━━━ DATASET CONTENT

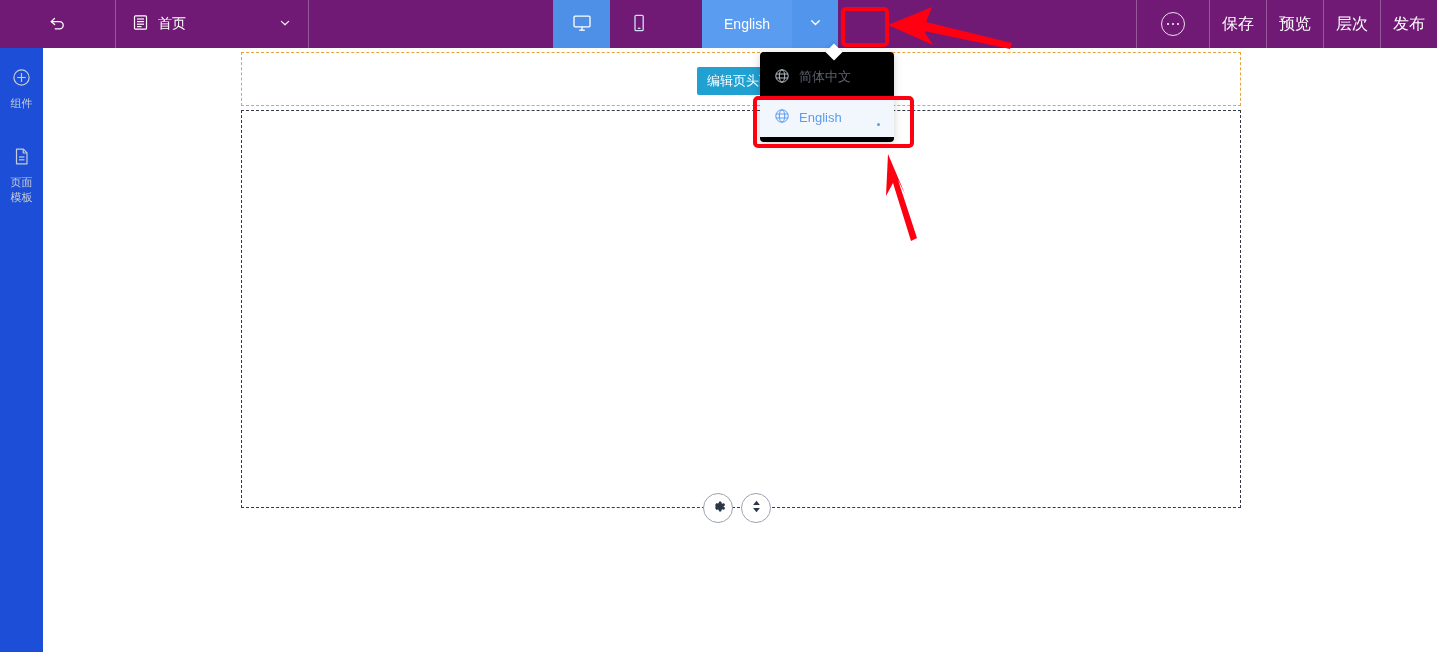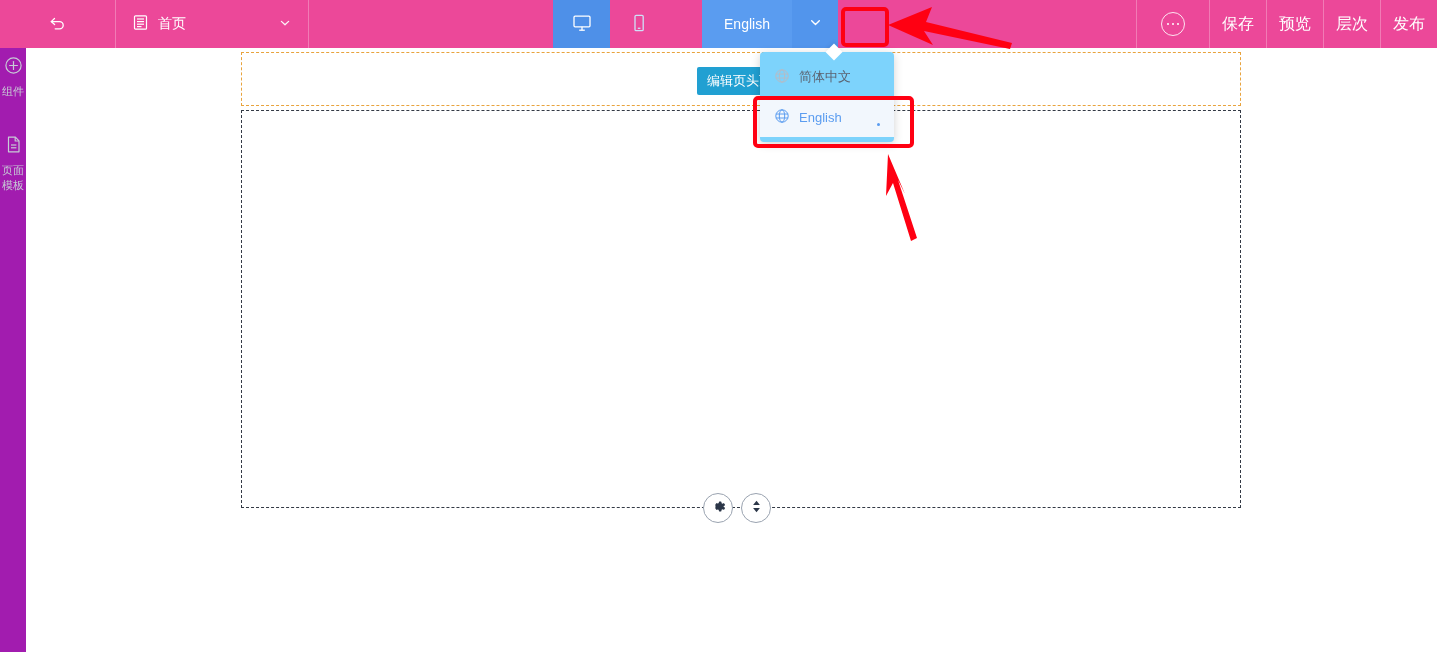--- a/index.html
+++ b/index.html
@@ -8,21 +8,21 @@
     overflow: hidden;
     background: #ffffff;
     font-family: "Liberation Sans", "DejaVu Sans", sans-serif;
   }
   #app { position: relative; width: 1437px; height: 652px; }
 
   
   .topbar {
     position: absolute; top: 0; left: 0;
     width: 1437px; height: 48px;
-    background: #ec4899;
+    background: #701a75;
     display: flex; align-items: stretch;
     z-index: 30;
   }
   .tb-seg {
     display: flex; align-items: center; justify-content: center;
     color: #ffffff; font-size: 14px;
     position: relative;
   }
   .tb-div { width: 1px; background: rgba(255,255,255,0.28); align-self: stretch; }
 
@@ -60,23 +60,24 @@
     display:flex; align-items:center; justify-content:center;
     gap: 2.5px;
   }
   .seg-more .dot { width:2.6px; height:2.6px; border-radius:50%; background:#fff; }
 
   .seg-act { width: 56px; font-size: 16px; }
 
   
   .sidebar {
     position: absolute; top: 48px; left: 0;
-    width: 26px; height: 604px;
-    background: #a21caf;
+    width: 43px; height: 604px;
+    background: #1d4ed8;
     display: flex; flex-direction: column; align-items: center;
+    padding-top: 12px;
     z-index: 20;
   }
   .sb-item {
     width: 43px; padding: 8px 0 10px;
     display:flex; flex-direction:column; align-items:center;
     color: #c7ccd6; cursor: pointer;
   }
   .sb-item .sb-ico { margin-bottom: 5px; display:block; }
   .sb-item .sb-txt {
     font-size: 11px; line-height: 15px; text-align:center;
@@ -119,21 +120,21 @@
     width: 30px; height: 30px; border-radius: 50%;
     background: #ffffff; border: 1px solid #9aa3b0;
     display:flex; align-items:center; justify-content:center;
     cursor: pointer;
   }
 
   
   .lang-dropdown {
     position: absolute; left: 760px; top: 52px;
     width: 134px;
-    background: #7dd3fc;
+    background: #000000;
     border-radius: 4px;
     box-shadow: 0 2px 10px rgba(0,0,0,.18);
     padding: 5px 0;
     z-index: 40;
   }
   .lang-dropdown::before {
     content: ""; position: absolute;
     top: -6px; left: 68px;
     width: 12px; height: 12px;
     background: #fff; transform: rotate(45deg);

━━━━━━

REQUEST:
Write out the data in full and exactly as given, though without the images.

ANSWER SECTION:
--- a/index.html
+++ b/index.html
@@ -8,21 +8,21 @@
     overflow: hidden;
     background: #ffffff;
     font-family: "Liberation Sans", "DejaVu Sans", sans-serif;
   }
   #app { position: relative; width: 1437px; height: 652px; }
 
   
   .topbar {
     position: absolute; top: 0; left: 0;
     width: 1437px; height: 48px;
-    background: #ec4899;
+    background: #701a75;
     display: flex; align-items: stretch;
     z-index: 30;
   }
   .tb-seg {
     display: flex; align-items: center; justify-content: center;
     color: #ffffff; font-size: 14px;
     position: relative;
   }
   .tb-div { width: 1px; background: rgba(255,255,255,0.28); align-self: stretch; }
 
@@ -60,23 +60,24 @@
     display:flex; align-items:center; justify-content:center;
     gap: 2.5px;
   }
   .seg-more .dot { width:2.6px; height:2.6px; border-radius:50%; background:#fff; }
 
   .seg-act { width: 56px; font-size: 16px; }
 
   
   .sidebar {
     position: absolute; top: 48px; left: 0;
-    width: 26px; height: 604px;
-    background: #a21caf;
+    width: 43px; height: 604px;
+    background: #1d4ed8;
     display: flex; flex-direction: column; align-items: center;
+    padding-top: 12px;
     z-index: 20;
   }
   .sb-item {
     width: 43px; padding: 8px 0 10px;
     display:flex; flex-direction:column; align-items:center;
     color: #c7ccd6; cursor: pointer;
   }
   .sb-item .sb-ico { margin-bottom: 5px; display:block; }
   .sb-item .sb-txt {
     font-size: 11px; line-height: 15px; text-align:center;
@@ -119,21 +120,21 @@
     width: 30px; height: 30px; border-radius: 50%;
     background: #ffffff; border: 1px solid #9aa3b0;
     display:flex; align-items:center; justify-content:center;
     cursor: pointer;
   }
 
   
   .lang-dropdown {
     position: absolute; left: 760px; top: 52px;
     width: 134px;
-    background: #7dd3fc;
+    background: #000000;
     border-radius: 4px;
     box-shadow: 0 2px 10px rgba(0,0,0,.18);
     padding: 5px 0;
     z-index: 40;
   }
   .lang-dropdown::before {
     content: ""; position: absolute;
     top: -6px; left: 68px;
     width: 12px; height: 12px;
     background: #fff; transform: rotate(45deg);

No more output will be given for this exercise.